Ils causèrent ainsi jusqu’à ce qu’il se fît tard ; et alors Lionel retourna à son logement, et Mutio à sa maison, couvrant tous ses chagrins d’une contenance joyeuse, et bien résolu à se venger pleinement, le lendemain, des deux coupables. Le docteur passa la nuit aussi patiemment qu’il put, et, le jour suivant, après dîner, il partit, guettant le moment convenu. À quatre heures précises Lionel arriva et fut accueilli avec toute courtoisie par Margaretta ; mais à peine s’étaient-ils embrassés que la servante cria à sa maîtresse que son maître était à la porte, car celui-ci s’était hâté, sachant qu’une corne n’est pas longue à greffer. Margaretta fut tout effarée de cette alerte ; pour parer au danger, elle fourra Lionel dans un panier rempli de plumes et s’assit à son ouvrage. Sur ce Mutio arriva tout soufflant ; et, feignant d’être venu en hâte pour chercher quelque chose, il demanda les clefs de ses chambres, regarda partout, fouilla tous les coins de la maison, visita le cabinet même, et, n’ayant rien pu découvrir, ne dit rien. Mais, alléguant un malaise, il resta à la maison, si bien que le pauvre Lionel fut obligé de rester dans le panier jusqu’à ce que le vieux ladre fût couché avec sa femme ; et alors la servante le fit sortir par une porte de derrière, et il s’en revint au logis la puce à l’oreille.

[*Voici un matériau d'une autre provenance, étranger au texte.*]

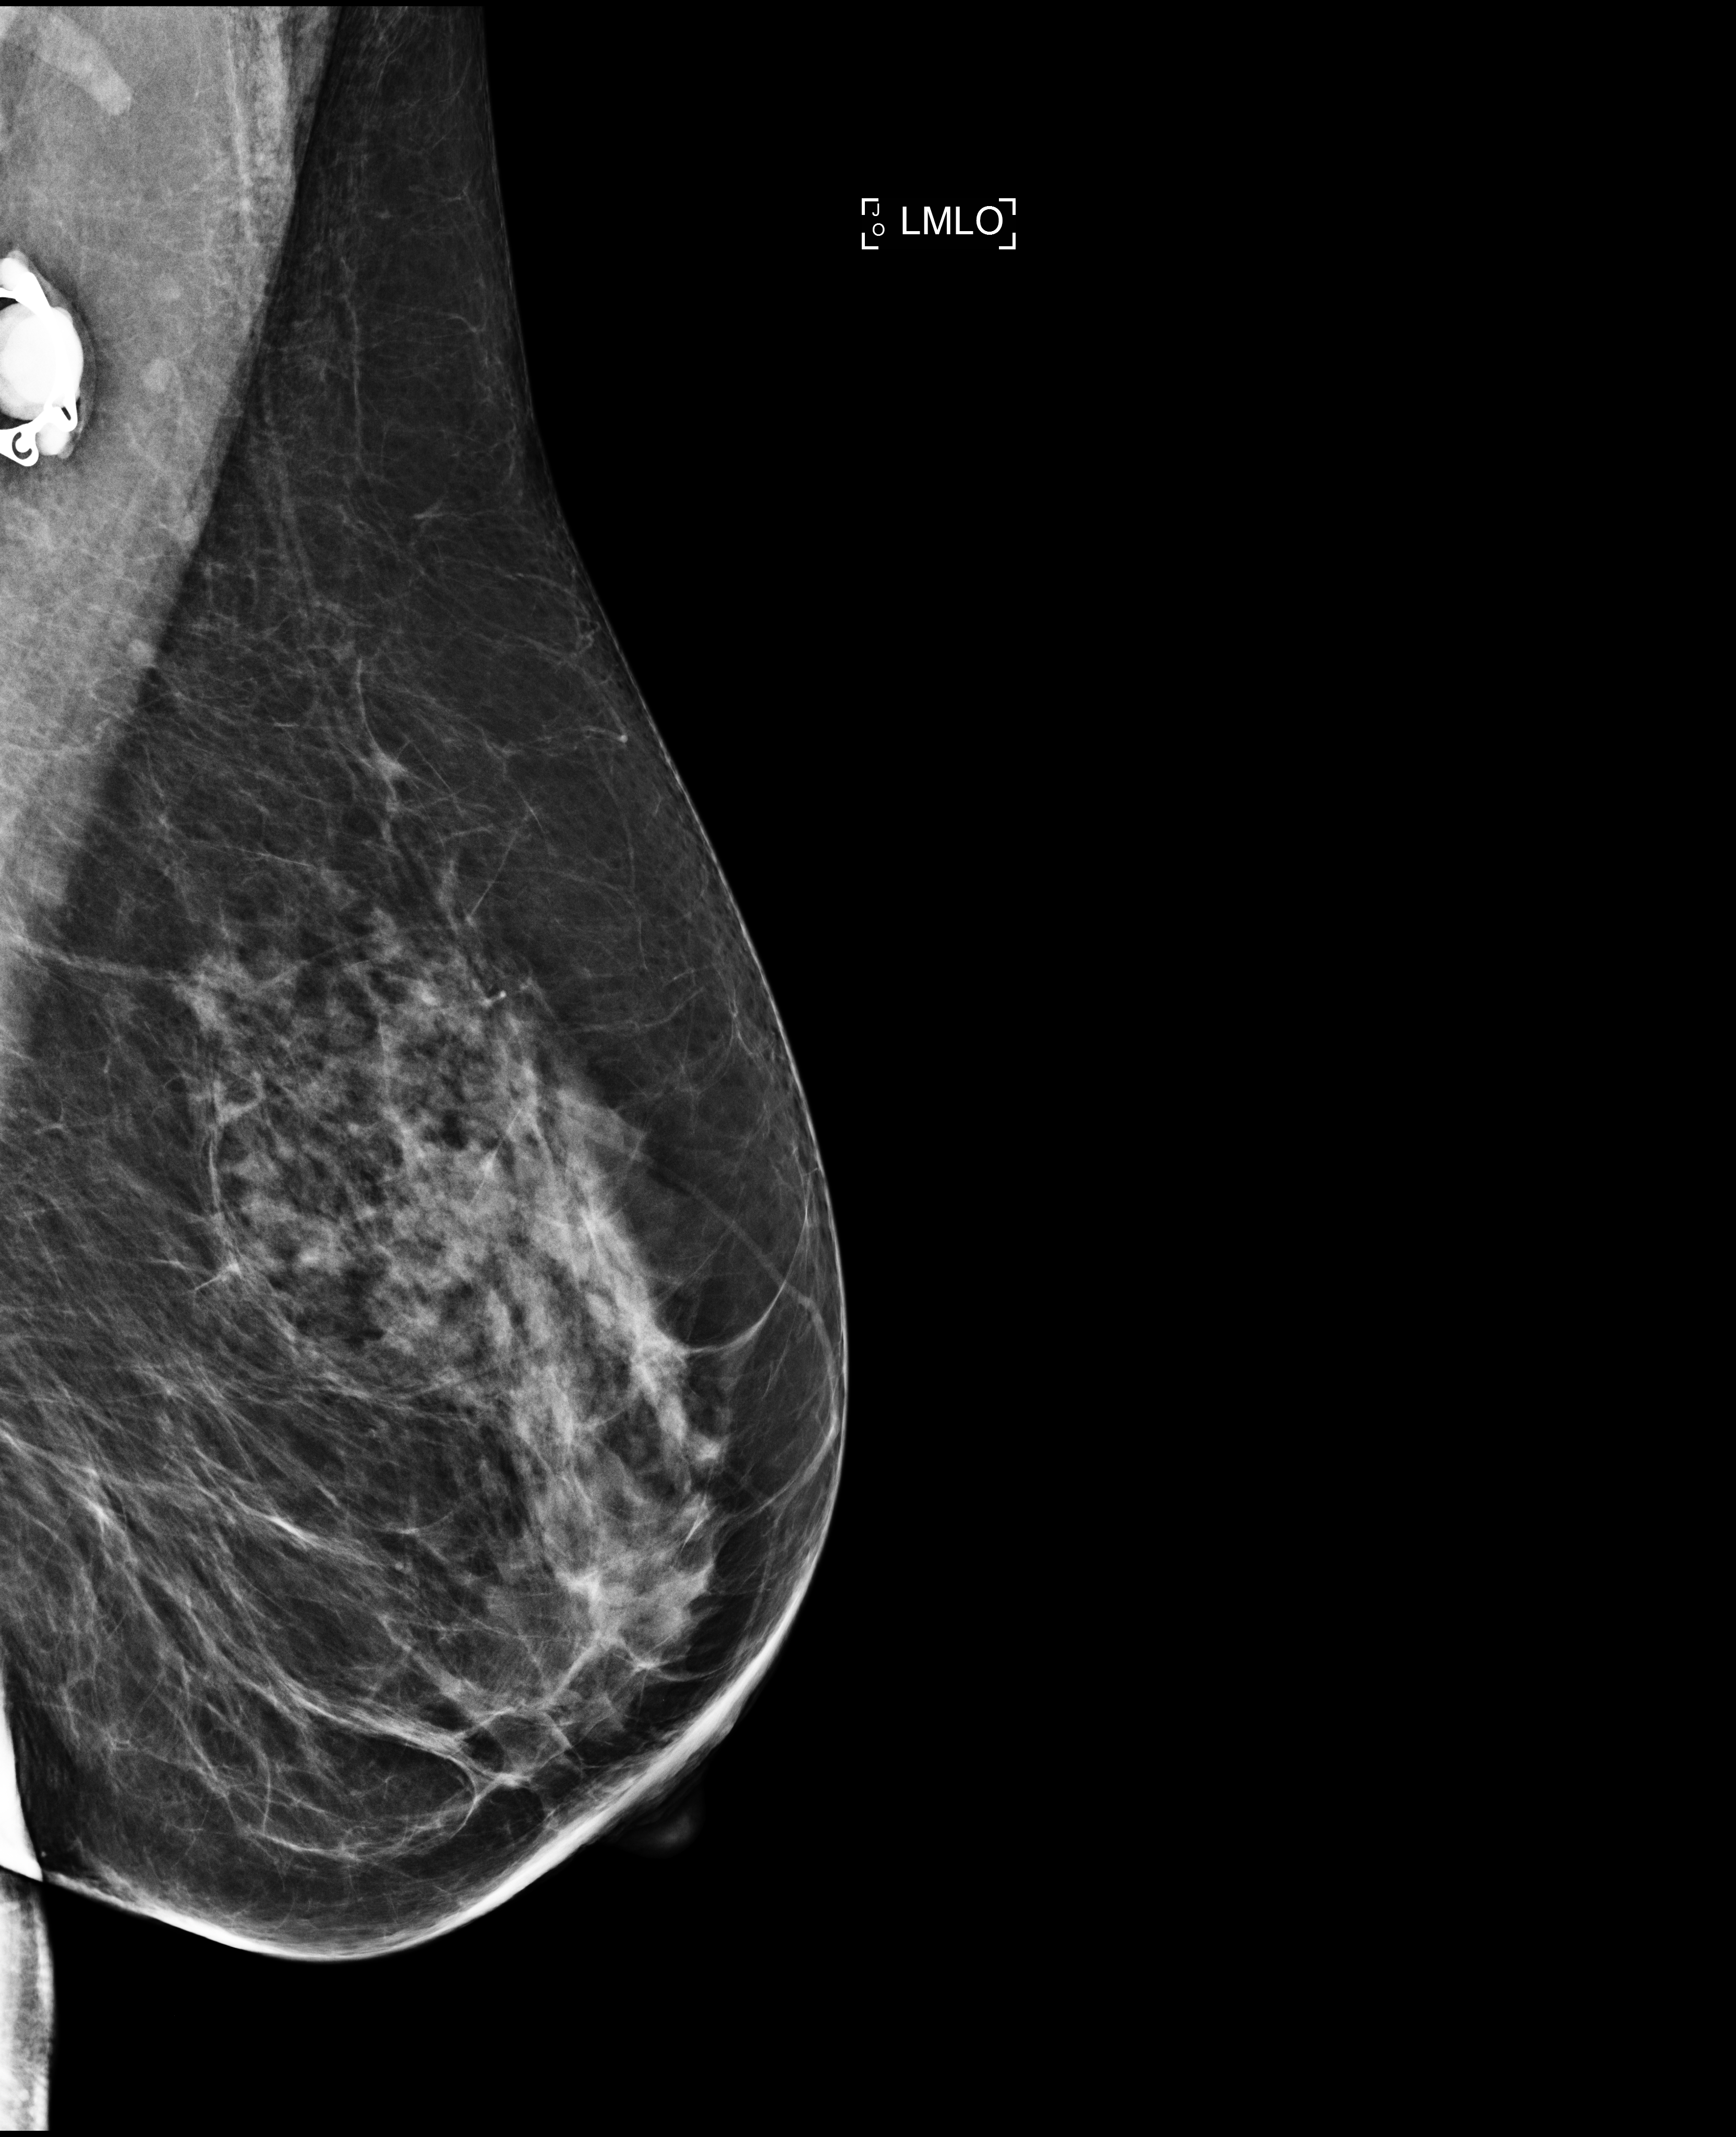
Digital mammogram (FFDM), left breast, mediolateral oblique (MLO) view, screening examination, compressed breast thickness 68 mm, system: Selenia Dimensions. Patient: female, 57 years.
Breast density at the screening exam (both breasts): heterogeneously dense (BI-RADS density category c). Final BI-RADS assessment for this screening round (tomosynthesis exam, both breasts): category 1. Recall: no recall after this screen.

Le lendemain, il vint de nouveau à la rencontre du docteur, qu’il trouva à sa promenade accoutumée.

— Quelles nouvelles, dit Mutio ? Avez-vous réussi ?

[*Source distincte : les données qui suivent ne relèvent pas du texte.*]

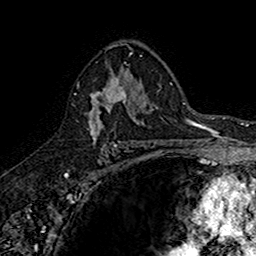
Breast MRI (dynamic contrast-enhanced), one axial slice. Slice 99 of 160 in the series (ordered by position). Cropped to one breast. Dynamic contrast-enhanced series, time point 2 of 7 at this slice position (early post-contrast). 1.5 T. TE 2.7 ms, TR 5.7 ms. 1 mm slice thickness. 256 × 256 image matrix, field of view 155 × 155 mm. Female patient.
Annotated regions visible in this slice (semi-automatic segmentation, software-assisted and operator-edited):
- enhancing-tissue mask used for the functional tumour volume (all voxels passing the contrast-enhancement thresholds inside the analysis volume; usually the tumour): box from (x=74, y=69) to (x=140, y=145) px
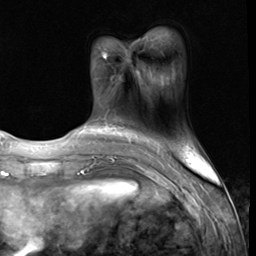
Breast MRI (dynamic contrast-enhanced), one axial slice; position 17 of 64 along the scan axis; cropped to one breast; dynamic contrast-enhanced series, time point 2 of 9 at this slice position (early post-contrast); 3 T; TE 1.5 ms, TR 4.7 ms; 2.5 mm slice thickness; 256 × 256 image matrix. Female patient.
Annotated regions visible in this slice (semi-automatically segmented with operator editing):
- enhancing-tissue mask used for the functional tumour volume (all voxels passing the contrast-enhancement thresholds inside the analysis volume; usually the tumour): bounding box <103,52,107,58> (left, top, right, bottom; pixels)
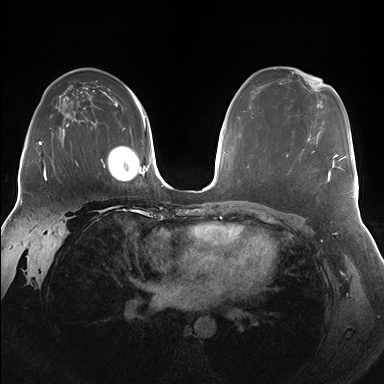
Breast MRI (dynamic contrast-enhanced), one axial slice. Position 108 of 176 along the scan axis. Dynamic contrast-enhanced series, time point 2 of 7 at this slice position (early post-contrast). 1.5 T. TE 1.5 ms, TR 4.1 ms. 1.25 mm slice thickness. 384 × 384 image matrix, field of view 340 × 340 mm. Female patient.
Annotated regions visible in this slice (semi-automatically segmented with operator editing):
- enhancing-tissue mask used for the functional tumour volume (all voxels passing the contrast-enhancement thresholds inside the analysis volume; usually the tumour): bounding box [x1, y1, x2, y2] px = [287, 151, 337, 183]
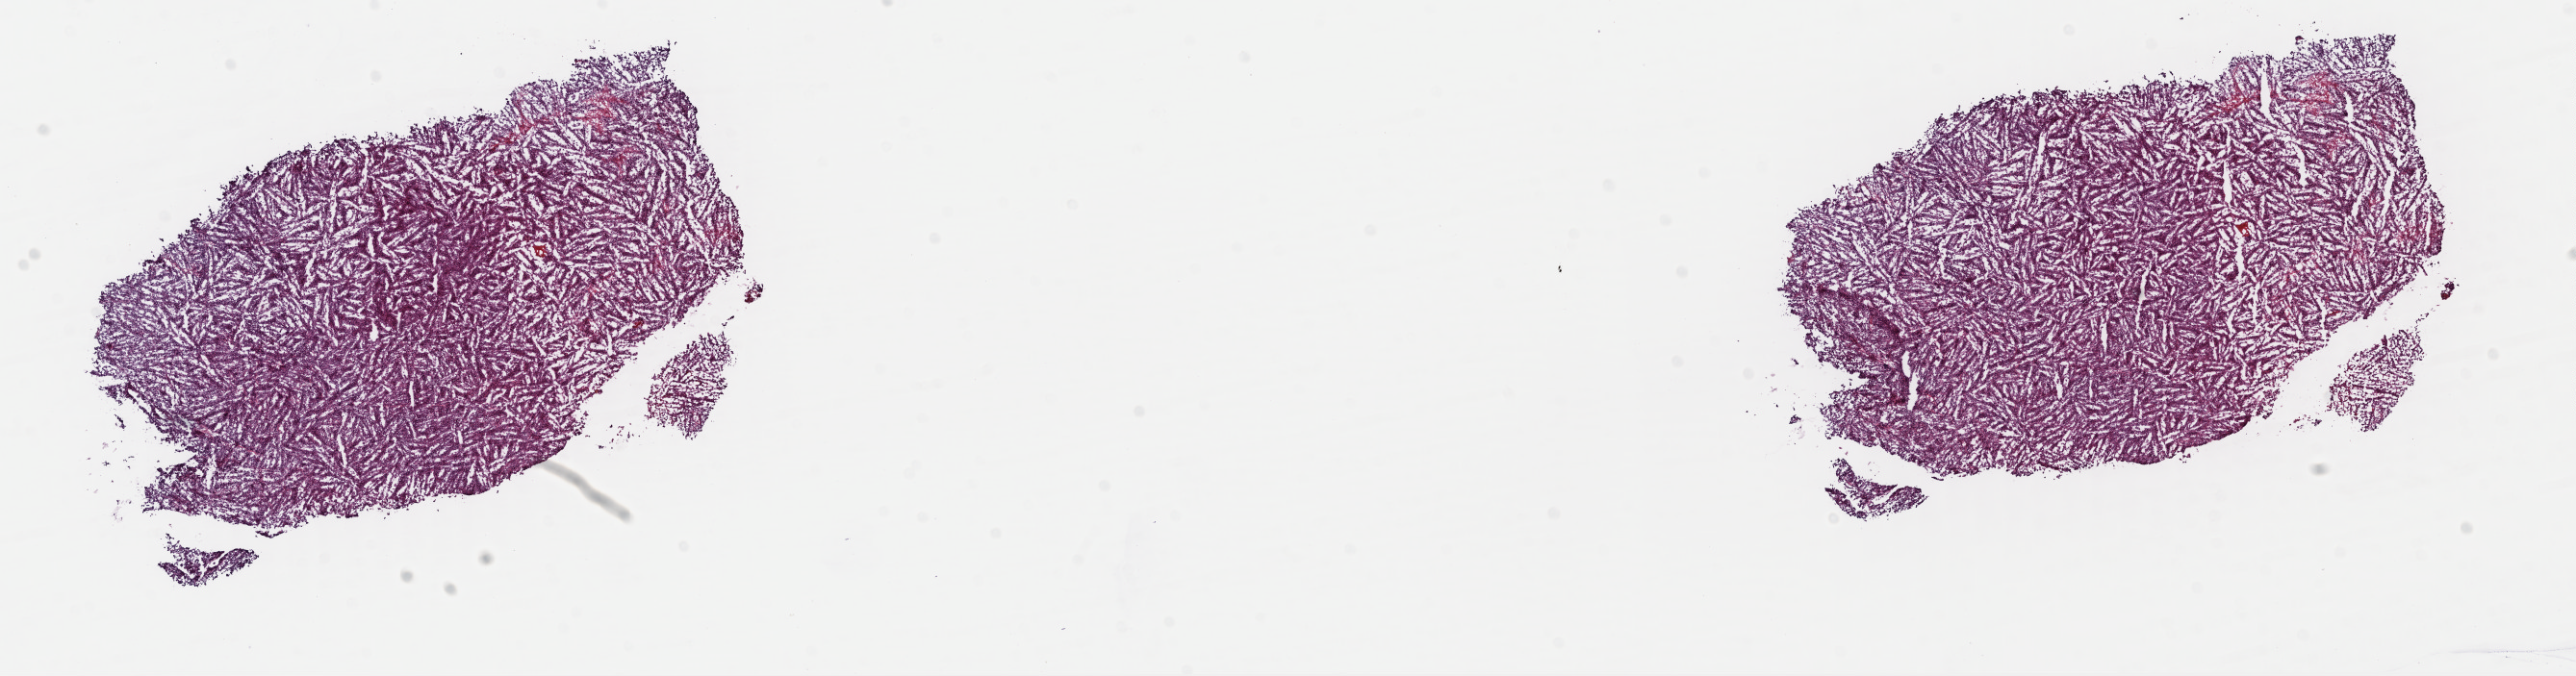
Digitized H&E-stained tissue section (whole slide) — whole scanned area (about 21.0 x 5.5 mm, from a 40x scan) shown as a low-resolution overview; frozen section; bladder, primary tumour sample. Male, age 75 years at initial diagnosis. Histologic grade: high grade. Pathologist review of this section (percent, as recorded): tumour cells 85%, tumour nuclei 90%, normal cells 0%, stromal cells 10%, necrosis 5%. Inflammatory infiltration, as recorded: lymphocyte infiltration 2%, monocyte infiltration 0%, neutrophil infiltration 0%.
AJCC pathologic stage: II (7th edition). Lymph nodes positive (case pathology): 0 of 12 examined. Histologic diagnosis: Papillary transitional cell carcinoma (posterior wall of bladder).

— La peste du vieux coquin ! dit Lionel. À peine étais-je entré et avais-je donné un baiser à ma maîtresse que cet âne de jaloux était à la porte ; la servante l’a aperçu et a crié : Mon maître ! Si bien que la pauvre dame fut réduite, unique expédient, à me mettre dans un panier à plumes qui était dans une vieille chambre, et je dus rester là jusqu’au moment où il se mit au lit et s’endormit ; et alors la servante me délivra, et je partis. Mais n’importe ; ce n’est qu’un contre-temps, et j’espère avant peu avoir pris ma revanche sur lui.

— Comment ? dit Mutio.

— Morbleu, fit Lionel, ainsi : elle m’a fait prévenir aujourd’hui par sa servante que, jeudi prochain, le vieux rustre soupe avec un patient à un mille de Pise, et alors je m’engage à lui faire tout payer.

— C’est bon, dit Mutio, que la fortune vous soit propice.

— Merci, fit Lionel.

Et ainsi, après avoir échangé encore quelques paroles, ils se séparèrent.

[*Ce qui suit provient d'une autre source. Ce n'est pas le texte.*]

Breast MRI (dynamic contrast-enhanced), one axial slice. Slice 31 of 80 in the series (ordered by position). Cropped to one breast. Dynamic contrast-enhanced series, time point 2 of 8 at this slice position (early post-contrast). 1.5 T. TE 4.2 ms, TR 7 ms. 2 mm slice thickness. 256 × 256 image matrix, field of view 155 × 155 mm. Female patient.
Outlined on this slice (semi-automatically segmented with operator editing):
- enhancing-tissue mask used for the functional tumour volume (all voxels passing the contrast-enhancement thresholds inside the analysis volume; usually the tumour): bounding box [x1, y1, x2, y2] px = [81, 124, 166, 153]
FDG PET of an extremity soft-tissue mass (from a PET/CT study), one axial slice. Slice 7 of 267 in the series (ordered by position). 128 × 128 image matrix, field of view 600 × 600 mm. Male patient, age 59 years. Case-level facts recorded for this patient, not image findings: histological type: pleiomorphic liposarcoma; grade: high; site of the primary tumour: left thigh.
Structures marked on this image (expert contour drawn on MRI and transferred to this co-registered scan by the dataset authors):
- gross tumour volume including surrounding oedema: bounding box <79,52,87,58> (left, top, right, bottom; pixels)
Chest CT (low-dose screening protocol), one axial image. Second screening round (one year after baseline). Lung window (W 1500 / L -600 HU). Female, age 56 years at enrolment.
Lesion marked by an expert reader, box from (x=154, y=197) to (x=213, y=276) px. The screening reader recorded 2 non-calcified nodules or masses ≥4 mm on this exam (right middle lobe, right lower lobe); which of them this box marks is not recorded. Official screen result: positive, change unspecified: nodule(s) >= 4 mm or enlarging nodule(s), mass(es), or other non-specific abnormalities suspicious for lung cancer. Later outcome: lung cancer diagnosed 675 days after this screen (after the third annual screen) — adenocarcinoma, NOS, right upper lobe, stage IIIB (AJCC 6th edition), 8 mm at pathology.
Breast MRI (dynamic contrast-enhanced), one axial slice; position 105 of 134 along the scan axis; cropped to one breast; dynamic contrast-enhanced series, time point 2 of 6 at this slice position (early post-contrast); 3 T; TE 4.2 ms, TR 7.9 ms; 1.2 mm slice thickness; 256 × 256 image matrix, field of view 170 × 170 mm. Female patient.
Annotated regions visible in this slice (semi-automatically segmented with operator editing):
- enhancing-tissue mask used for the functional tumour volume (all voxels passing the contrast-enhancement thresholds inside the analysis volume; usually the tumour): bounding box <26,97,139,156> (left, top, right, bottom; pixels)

Bref, le jeudi arriva ; vers les six heures Mutio sortit, et s’arrêta à la maison d’un ami d’où il pouvait apercevoir tous ceux qui entraient chez lui. Il y vit bientôt entrer Lionel, et courut après lui ; à peine celui-ci avait-il eu le temps de s’asseoir que la servante cria de nouveau : « Voilà mon maître ! » L’excellente épouse, qui d’avance avait pris ses précautions contre les surprises, avait découvert un retrait caché entre les deux cloisons d’un plancher ; elle y fourre Lionel, et le mari arrive tout en sueur.

— Mon ami, dit-elle, qu’est-ce donc qui vous ramène si vite à la maison ?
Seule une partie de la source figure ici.